原題:PHÖRPA

1999年カンヌ国際映画祭出品 1999年モントリオール世界映画祭出品 1999年トロント国際映画祭出品 1999年プサン国際映画祭出品 2000年サンダンス国際映画祭出品 2000年香港国際映画祭他正式出品

1999年/ブータン・オーストラリア共同製作/35mm/カラー/93分 日本語字幕:松岡葉子/特別協賛:アディダス ジャパン株式会社/ 協賛:富士写真フィルム株式会社/提供:キングレコード、オンリー・ハーツ、パンドラ 配給:パンドラ

2001年9月5日DVD発売/2001年9月5日ビデオ発売&レンタル開始 2001年1月27日よりBunkamura ル・シネマにてロードショー決定!

公開初日 2001/01/27

公開終了日 2001/03/30

配給会社名 0063

公開日メモ 近年イラン、インド、ヴェトナムとさまざまなアジアの国の特色あふれる映画が公開されてきたが、ついにその極め付けとも言える作品が公開される。神秘の国といわれ、異文化ファンの憧れの的ブータンが、オーストラリアと共同でつくった映画『ザ・カップ 夢のアンテナ』である。

解説

 近年イラン、インド、ヴェトナムとさまざまなアジアの国の特色あふれる映画が公開されてきたが、ついにその極め付けとも言える作品が公開される。神秘の国といわれ、異文化ファンの憧れの的ブータンが、オーストラリアと共同でつくった映画『ザ・カップ 夢のアンテナ』である。映画完成と同時にカンヌ、トロント、モントリオールなど、世界各地の映画祭で引っ張りだことなり、数多くの観客を動員する異常人気ぶりで話題を呼んだ。 本物の僧院に撮影機材を持ち込んでのオールロケーション。プロの俳優は一人も出演していないばかりか、出演者のほとんどが実際に修行中の僧侶たちという、映画史上、他に類を見ない作品だ。 実際の修行僧たちが繰り広げる、異空間での出来事のようなファンタジックな物語。しかしこれが何と実話というのも人気の秘密。
• • • • • • •
目標:
参照資料にある「プロの俳優は一人も出演していないばかりか、出演者のほとんどが実際に修行中の僧侶たちという、映画史上、他に類を見ない作品だ。」という一文を英語に訳してください。 これらの項目は、参照資料とは別の出典から取られています。

項目一覧:
• • • • • • •
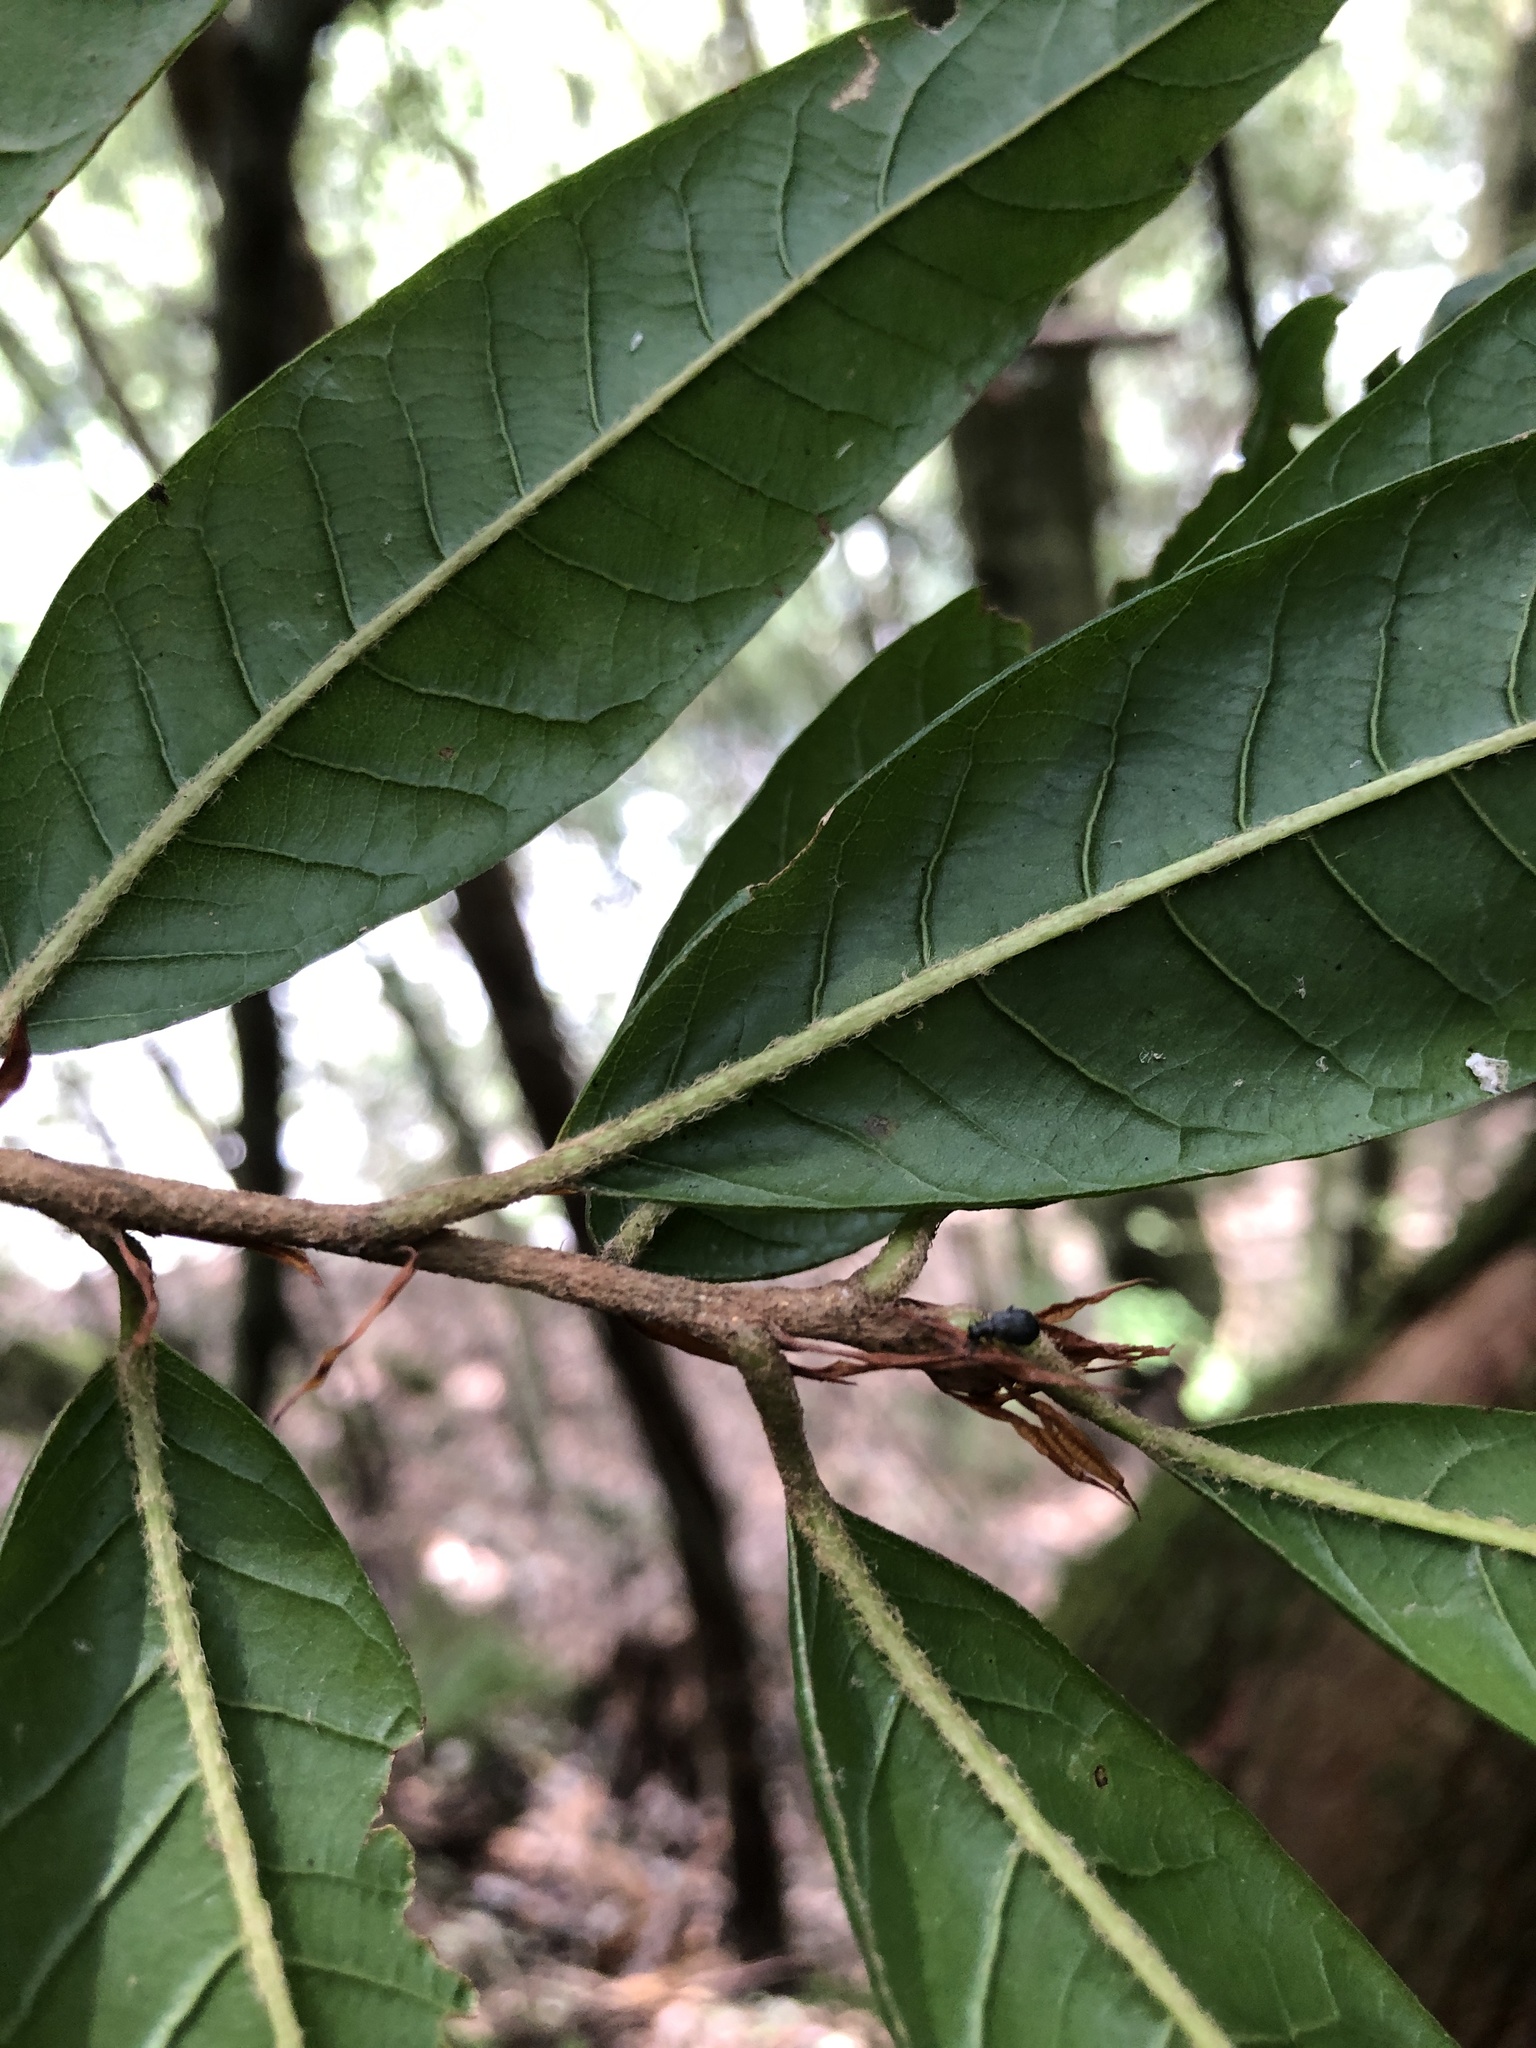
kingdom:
• • • • • • •
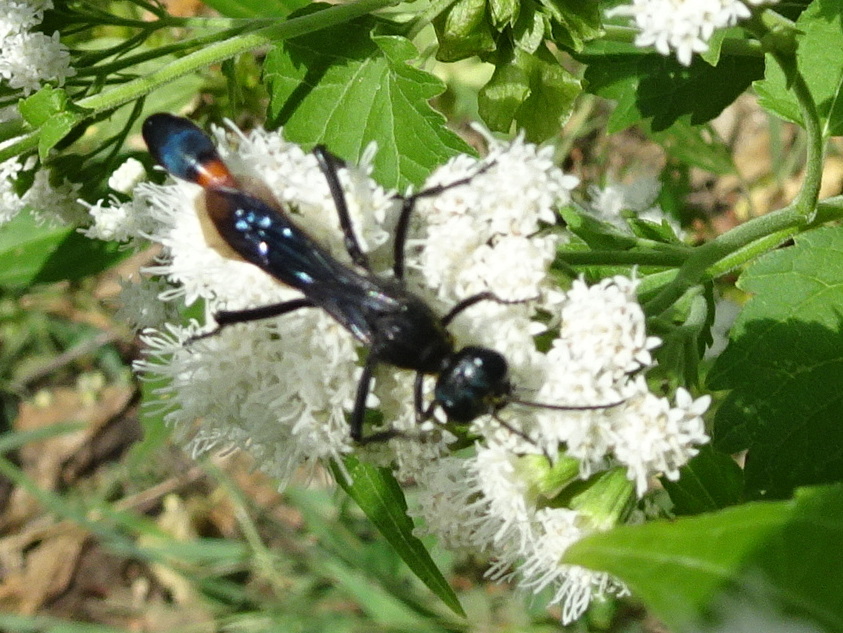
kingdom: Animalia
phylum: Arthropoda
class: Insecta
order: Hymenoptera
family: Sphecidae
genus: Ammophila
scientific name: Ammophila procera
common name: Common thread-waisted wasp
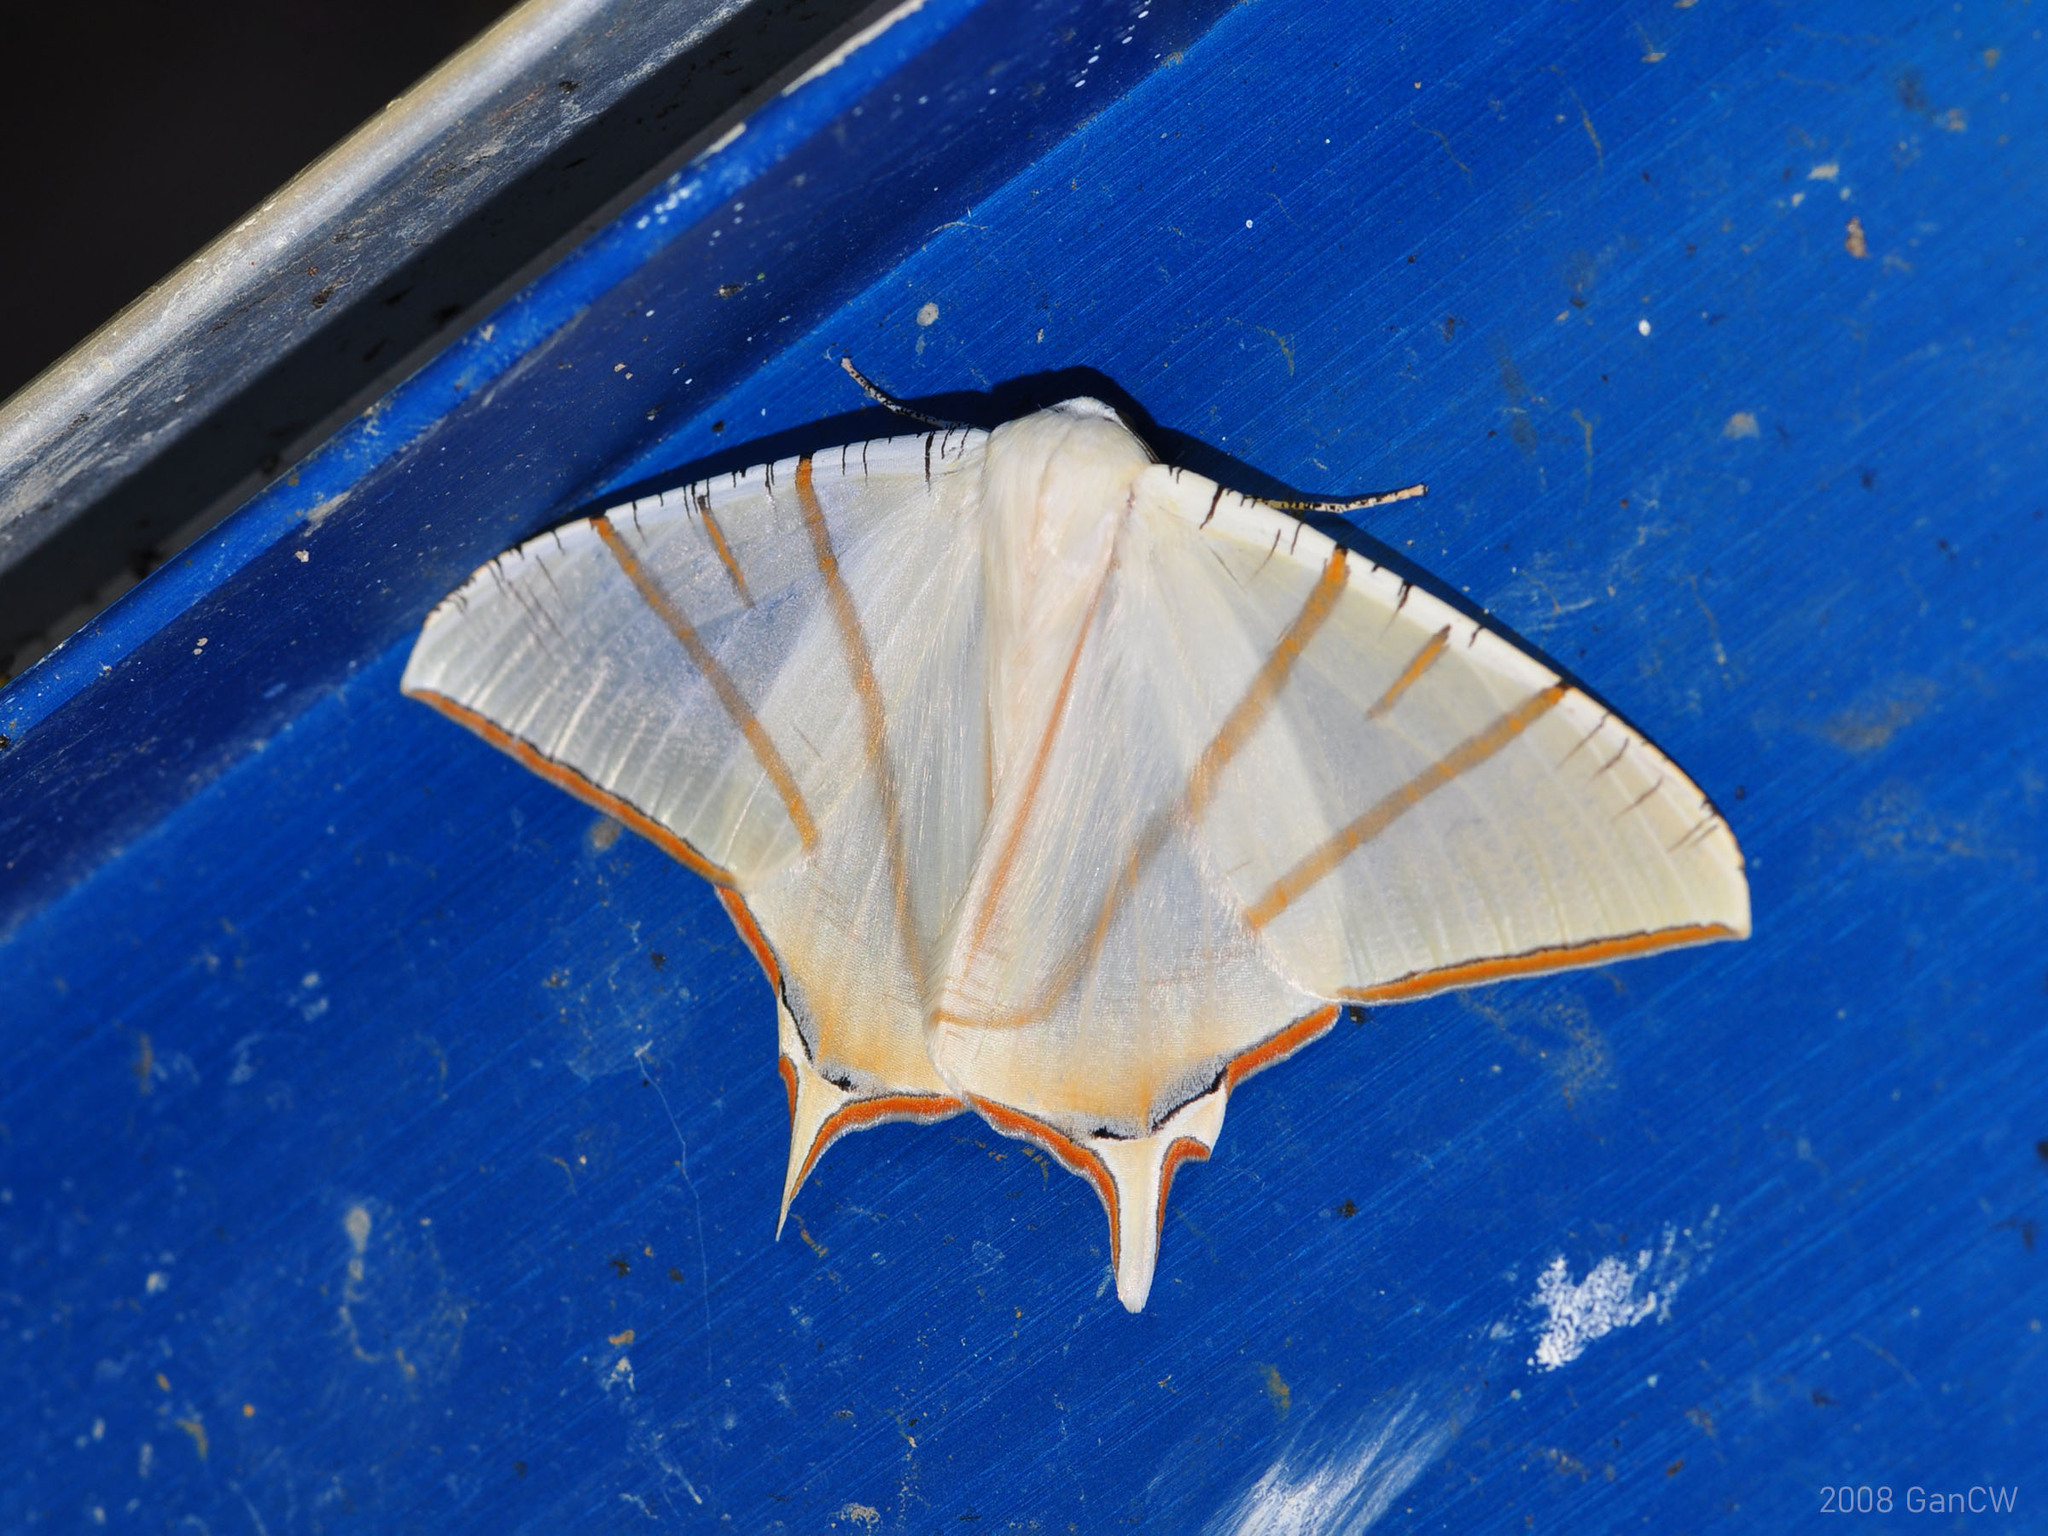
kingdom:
• • • • • • •
回答:
Not only does not a single professional actor appear in it, but most of the cast are monks actually in training, making it a work unparalleled in film history.